Machine Learning, Optimization & Statistics

  • Professors Chris Jermaine, Tasos Kyrillidis, Risa Myers, Anshumali Shrivastava, and Devika Subramanian are leading research in Machine Learning and Data Science, including the mining, analysis, and management of data, the optimization of models, and the applications in healthcare, human learning, and risk assessment.  
  • Professors Anshumali Shrivastava, Santiago Segarra and Tasos Kyrillidis develop scalable machine learning algorithms and optimization methods for big data. A recent project proposed new methods to filter fake news.  
  • Professor Ron Goldman’s current research interests lie in the mathematical representation, manipulation, and analysis of shape using computers. He is particularly interested in algorithms for polynomial and piecewise polynomial curves and surfaces, and he has investigated both parametrically and implicitly represented geometry.  

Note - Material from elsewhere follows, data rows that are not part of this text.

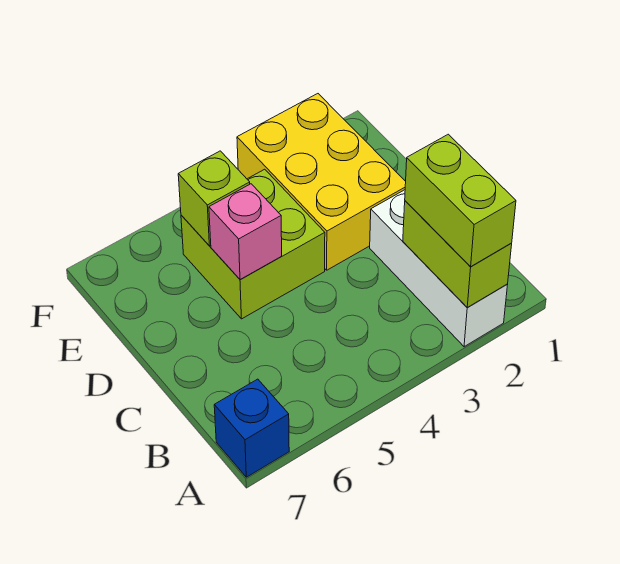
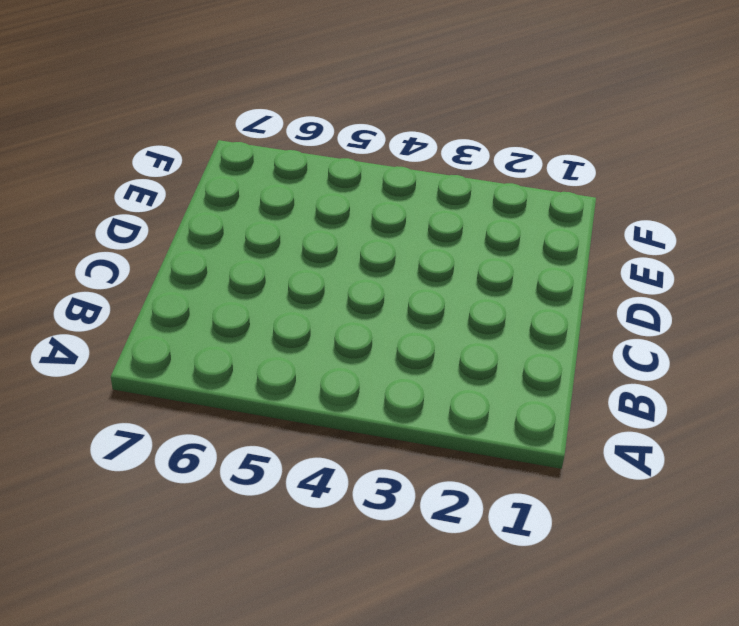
none -> white 1x3 brick [370,190,508,347]
none -> blue 1x1 brick [214,379,289,477]

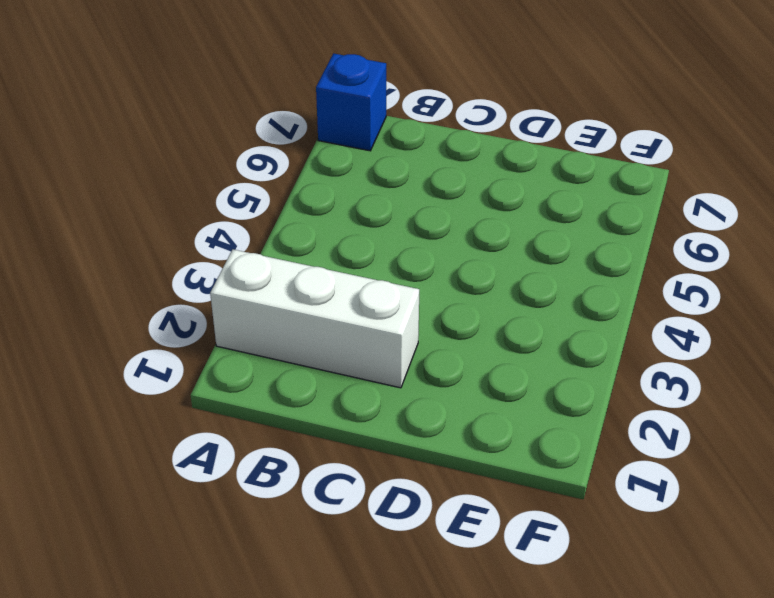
none -> yellow 2x3 brick [237,94,406,270]
none -> lime 2x2 brick [181,169,325,319]

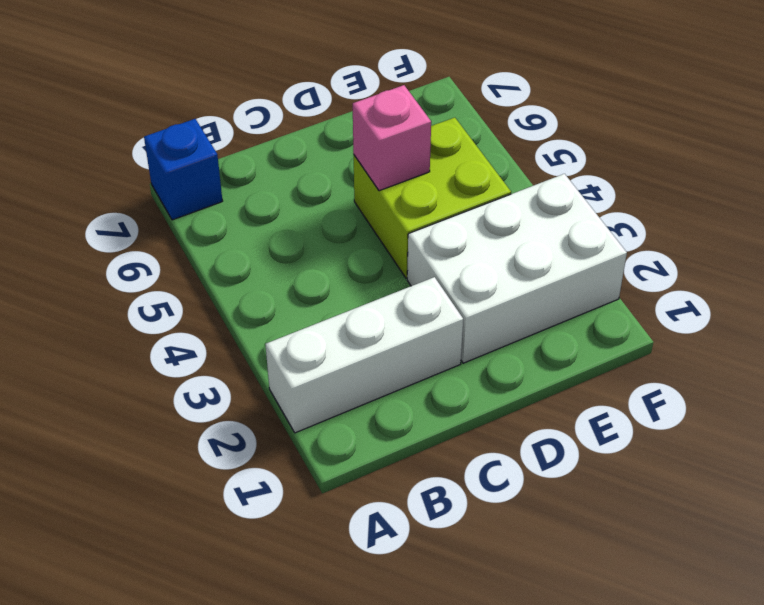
white 2x3 brick [407,174,627,363] -> yellow 2x3 brick [237,94,406,270]
none -> lime 1x2 brick [403,201,512,308]
none -> lime 1x1 brick [178,151,250,246]

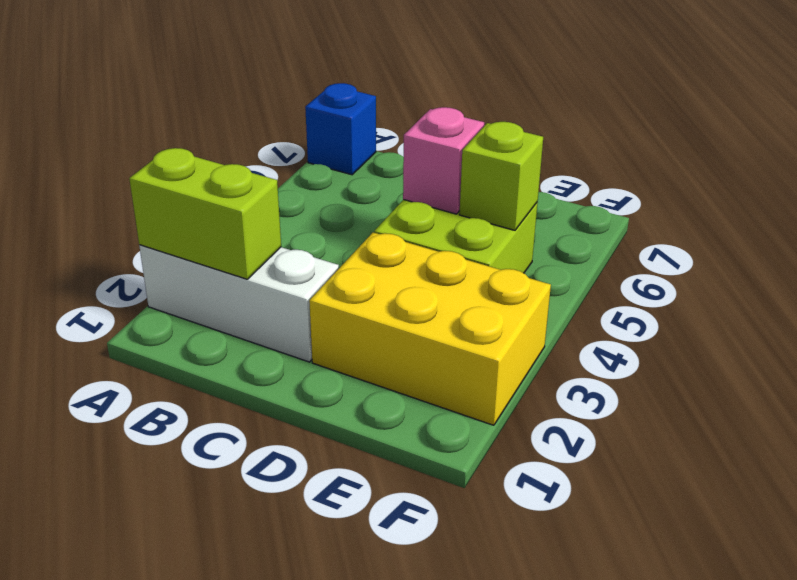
none -> lime 1x2 brick [405,134,516,267]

  • Professor Joe Warren’s primary research interest is in computer graphics and computational geometry protocols, with applications in Graphics and geometric modeling, Bioinformatics, Computer Gaming, and Education.  

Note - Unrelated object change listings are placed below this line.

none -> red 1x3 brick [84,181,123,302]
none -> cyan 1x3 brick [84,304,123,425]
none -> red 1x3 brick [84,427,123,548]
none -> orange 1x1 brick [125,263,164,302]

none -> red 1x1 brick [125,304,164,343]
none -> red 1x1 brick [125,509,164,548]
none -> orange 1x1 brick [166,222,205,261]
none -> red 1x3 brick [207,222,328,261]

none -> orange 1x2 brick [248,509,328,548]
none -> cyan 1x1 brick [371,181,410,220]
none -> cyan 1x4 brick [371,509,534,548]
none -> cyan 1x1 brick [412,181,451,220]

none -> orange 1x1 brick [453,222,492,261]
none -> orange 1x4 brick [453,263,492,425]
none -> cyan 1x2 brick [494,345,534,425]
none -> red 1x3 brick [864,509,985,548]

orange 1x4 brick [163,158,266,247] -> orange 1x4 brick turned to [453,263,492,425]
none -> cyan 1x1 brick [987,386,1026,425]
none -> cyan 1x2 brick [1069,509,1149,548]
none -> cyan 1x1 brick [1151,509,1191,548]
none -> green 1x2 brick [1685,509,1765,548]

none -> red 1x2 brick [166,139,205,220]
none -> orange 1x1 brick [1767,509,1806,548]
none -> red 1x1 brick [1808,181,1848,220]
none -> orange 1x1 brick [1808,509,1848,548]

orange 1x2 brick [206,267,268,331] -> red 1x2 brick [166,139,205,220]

  • Professor Maarten de Hoop researches on theoretical and computational seismology, in which he employs inversion and deep learning to explore the center of the earth and help discover oil and gas reservoirs.  

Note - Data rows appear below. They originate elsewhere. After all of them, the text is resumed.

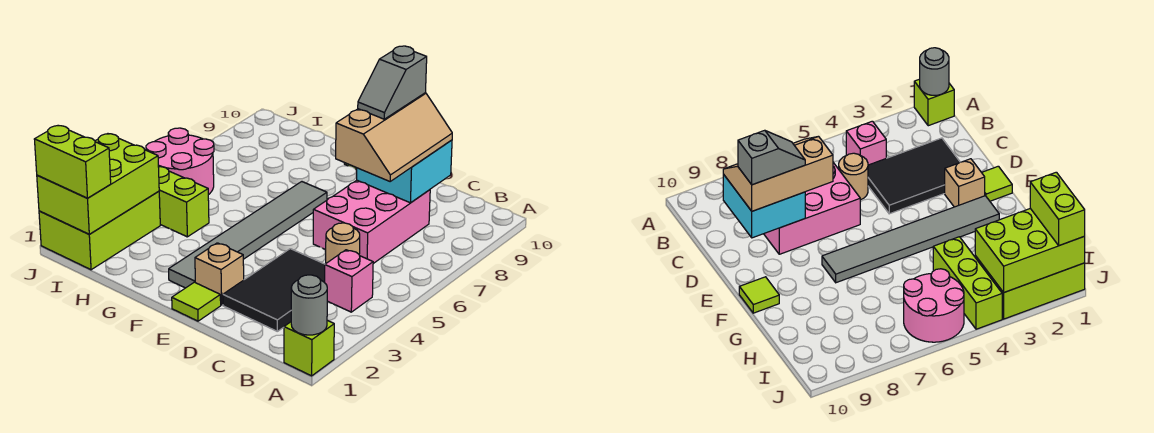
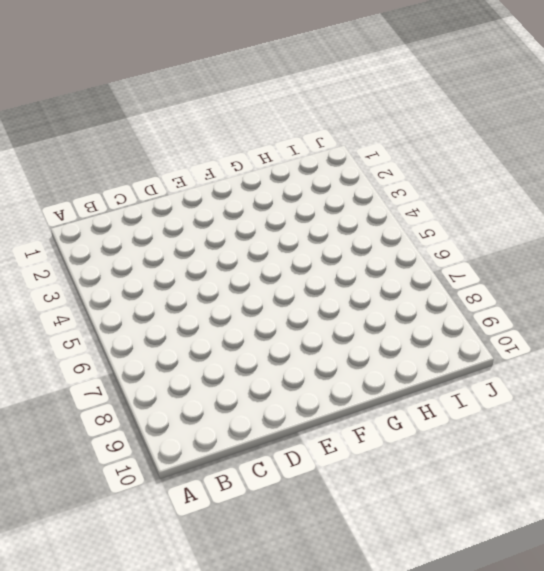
none -> lime 1x1 brick [284,320,334,376]
none -> pink 1x1 brick [325,250,373,312]
none -> black 2x3 tile [223,249,325,331]

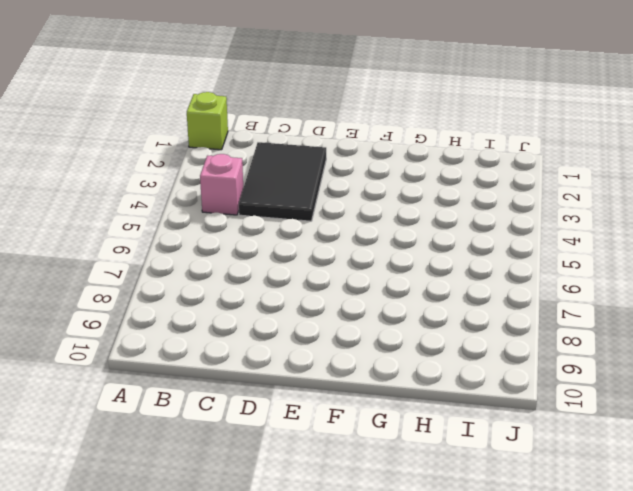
none -> tan 1x1 round brick [326,223,360,263]
none -> pink 2x3 brick [313,180,430,264]
none -> lime 1x1 tile [172,282,221,321]

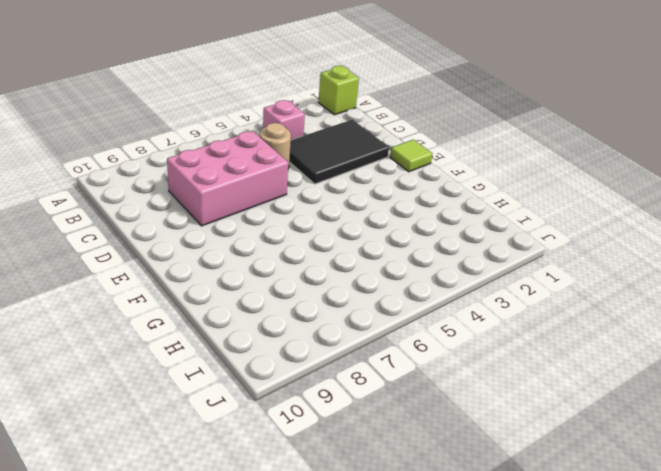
none -> tan 1x1 brick [195,243,244,305]
none -> grey 1x6 tile [169,182,327,288]
none -> lime 1x1 tile [739,277,779,313]

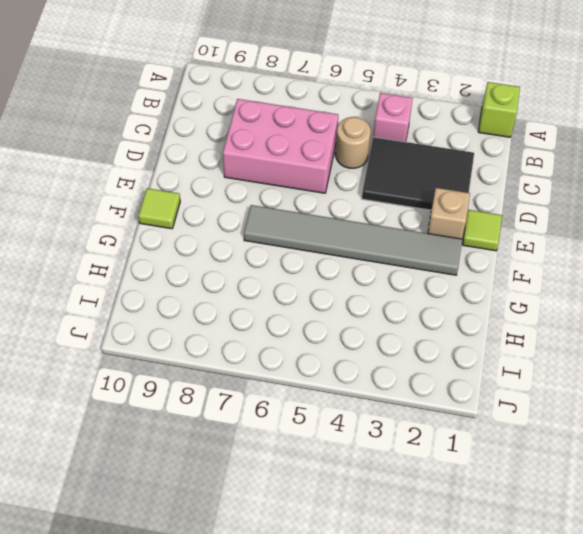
none -> lime 1x3 brick [159,167,209,237]
none -> lime 2x3 brick [39,191,160,270]
none -> pink 2x2 round brick [146,128,214,195]

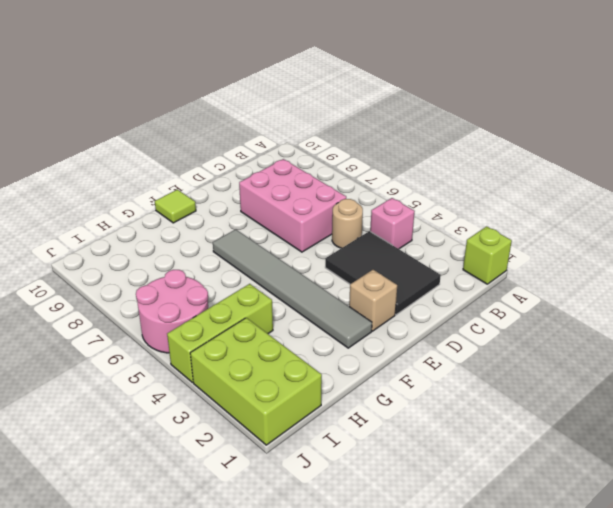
none -> lime 1x1 tile [172,282,221,321]
none -> grey 1x1 round brick [291,275,327,335]
none -> cyan 2x2 brick [357,140,452,203]

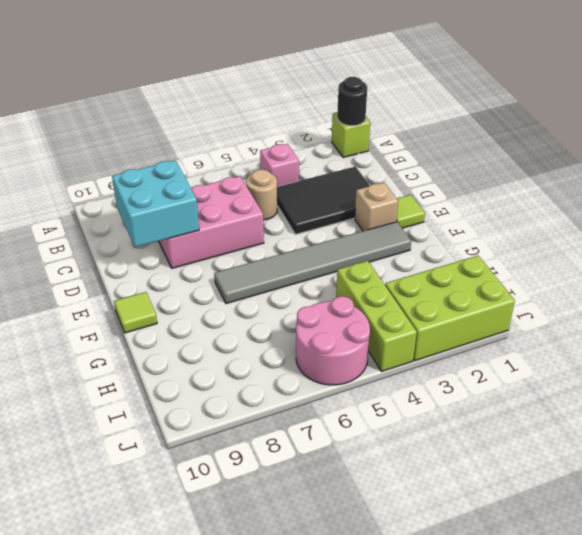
black 1x1 round brick [337,77,367,126] -> grey 1x1 round brick [291,275,327,335]
none -> lime 2x3 brick [37,134,159,234]
none -> tan 2x3 slope [336,93,452,181]
none -> lime 1x2 brick [34,126,111,198]

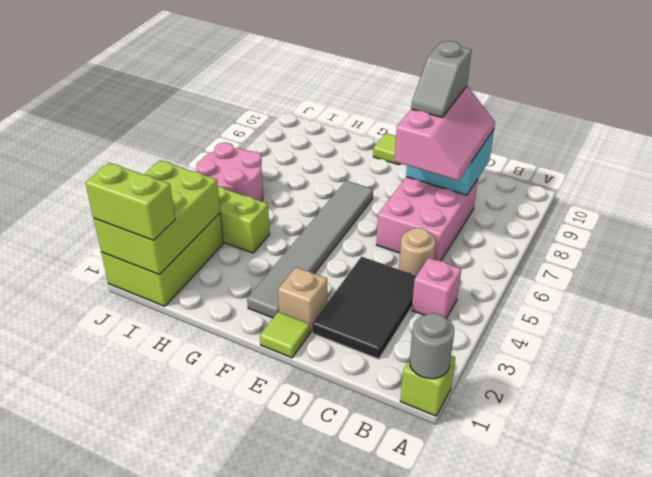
pink 2x3 slope [395,86,495,181] -> tan 2x3 slope [336,93,452,181]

  • Professors Illya Hicks, Joey Huchette, and Andrew Schaefer have won Rice’s COVID-19 research fund, where they will use optimization models to plan nursing schedules during times of uncertainty, when a hospital’s needs are highly variable.  
  • Professors Matthias Heinkenschloss, Illya Hicks, Richard Tapia, and Yin Zhang lead the Optimization Group of Rice. Optimization is an active area in the field of computational and applied mathematics, focusing on providing best possible solutions to systems described by mathematical models.  
  • Professors Behnaam Aazhang, Genevera Allen, Richard Baraniuk, Caleb Kemere, Yingyan Lin, Michael Orchard, Ankit Patel, Xaq Pitkow, Jacob Robinson, Ashutosh Sabharwal, Akane Sano, Santiago Segarra, Peter Varman, and Ashok Veeraraghavan are leading research in Data Science, using digital signal processing algorithms to collect and understand the structure in data, looking for compelling patterns, telling the story that’s buried in the data. They get to the questions at the heart of complex problems and devise creative approaches to making progress in a wide variety of application domains.  
  • Professor Dan Kowal has been awarded the Rice Covid-19 research funds. He is building a predictive model or the trajectory of COVID-19 cases in Houston by borrowing information from locations that are similar to Houston and further along the disease incidence curve. The model is expected to improve the accuracy of real-time predictions and to inform key policy decisions.  
  • Professors John Dobelman, Katherine Ensor, Philip Ernst, and Daniel Kowal lead the Center for Computational Finance and Economic Systems (CoFES), dedicated to the quantitative study of financial markets and their ultimate impact on society.  
  • Professors Lauren Stadler and Katherine Ensor work with the health department in Houston to develop a tool that utilizes machine learning to track COVID-19 infection dynamics in water treatment plants. This allows the city to identify increases in infection in a community before hospital or testing data.  
  • Professor Kirsten Siebach is among 13 scientists recently selected by NASA to conduct research and, as part of their duties, operate NASA’s Perseverance rover. Siebach and her colleagues are receiving funding to create algorithms and machine learning methods that will help identify samples to be returned to Earth.  
  • Professors Arko Barman and Su Chen are in Rice’s Data to Knowledge (D2K). The Rice D2K Lab provides students with engagement, enrichment, and experiential learning opportunities by connecting students with real-world data science challenges from companies, community organizations and researchers.
  • Professors Barbara Ostdiek’s research is in the Accounting field of the Jones Graduate School of Business, focusing on volatility and information flow, indicates that informational market linkages can be quite strong, that volatility is predictable, and that modeling cross-market linkages and volatility dynamics has economic value for market participants.